The action of the court in excluding the evidence and the charge excepted to are now assigned for error.
Rice, Jones & Wiley, for appellant.
Saneord & Moses, contra.
[MAJORITY — JUDGE, J.]
JUDGE, J.
The'city court committed no error in overruling the demurrer to the complaint; for neither one of the grounds thereof assigned was well taken; and neither one is insisted upon by appellant in this court. We deem it unnecessary to notice them in detail.
But it is contended that the complaint will not support the judgment rendered, because it does not contain a substantial cause of action, in that it does not .aver that the female named in the license resided in the county in which the license was issued ,• and section 2338 of the Revised Code is relied upon as authority for this position. That section provides that “ no marriage shall be solemnized without a license to be issued by the judge of probate of the county in which the female resides,” &c.; and by section 2342 of the Code, the judge of probate incurs a penalty of five hundred dollars for issuing a license to marry contrary to this or any other provision of the Code relating to that subject. We cannot therefore presume, at the instance of the judge of probate, that he improperly issued the license in this respect; nor can we agree with counsel for the appellant, that the residence of the female in the county in which the license is issued “ is an essential jurisdictional fact without the existence of which the license, if issued, is a nullity.” If improperly issued, the probate judge incurs a penalty for the act; but neither the license nor the marriage which may be solemnized thereunder is void.

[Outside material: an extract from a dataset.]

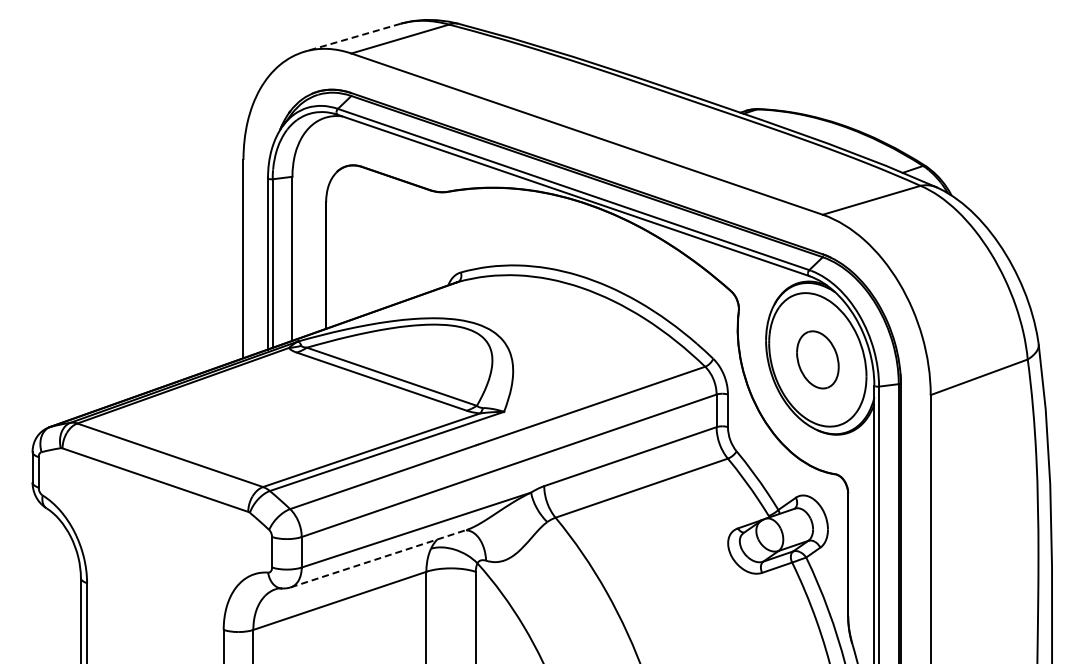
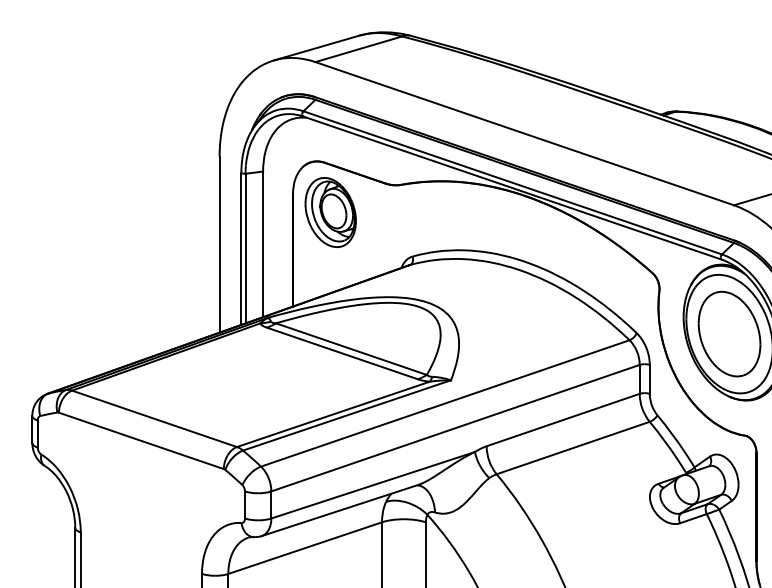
line: (352, 37) -> (316, 47), dashed -> solid
part: (368, 222) -> (330, 212), added
part: (817, 359) -> (729, 333), size x1.67
line: (379, 558) -> (340, 510), dashed -> solid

If it be necessary to a good complaint in a case like the present, that it should contain an averment that the residence of the female was in the county in which the license was issued, the omission to make the averment could be taken advantage of by demurrer, and if the demurrer should be sustained, the defect might be cured by an amendment. But a trial on the merits, followed by a verdict and judgment in favor of the plaintiff, without objection on account of the omission, would cure the defect; and the complaint containing a substantial cause of action, the judgment would stand. Such is the aspect of the present case.
The right of a father to the custody and control of his infant female child, we admit, may, in a proper case, be forfeited by misconduct at the instance of the child, or at the instance of some one moving to that end in behalf of the child. But we are at "a loss to perceive how the misconduct of the father, sought to be proved by his first wife in the present case, could operate as a justification to the probate judge for improperly issuing the marriage license. The father seems to have bestowed upon his daughter proper care and attention, and he had the right to her custody and control, which right had never been forfeited ; and his assent was necessary to the proper issue of the marriage license by the probate judge. The city court, therefore, committed no error in excluding the proposed evidence of the father’s misconduct; it had no proper relevancy to the issue on trial, and the charge given by the court to the jury was also free from error.
The judgment of the city court is affirmed.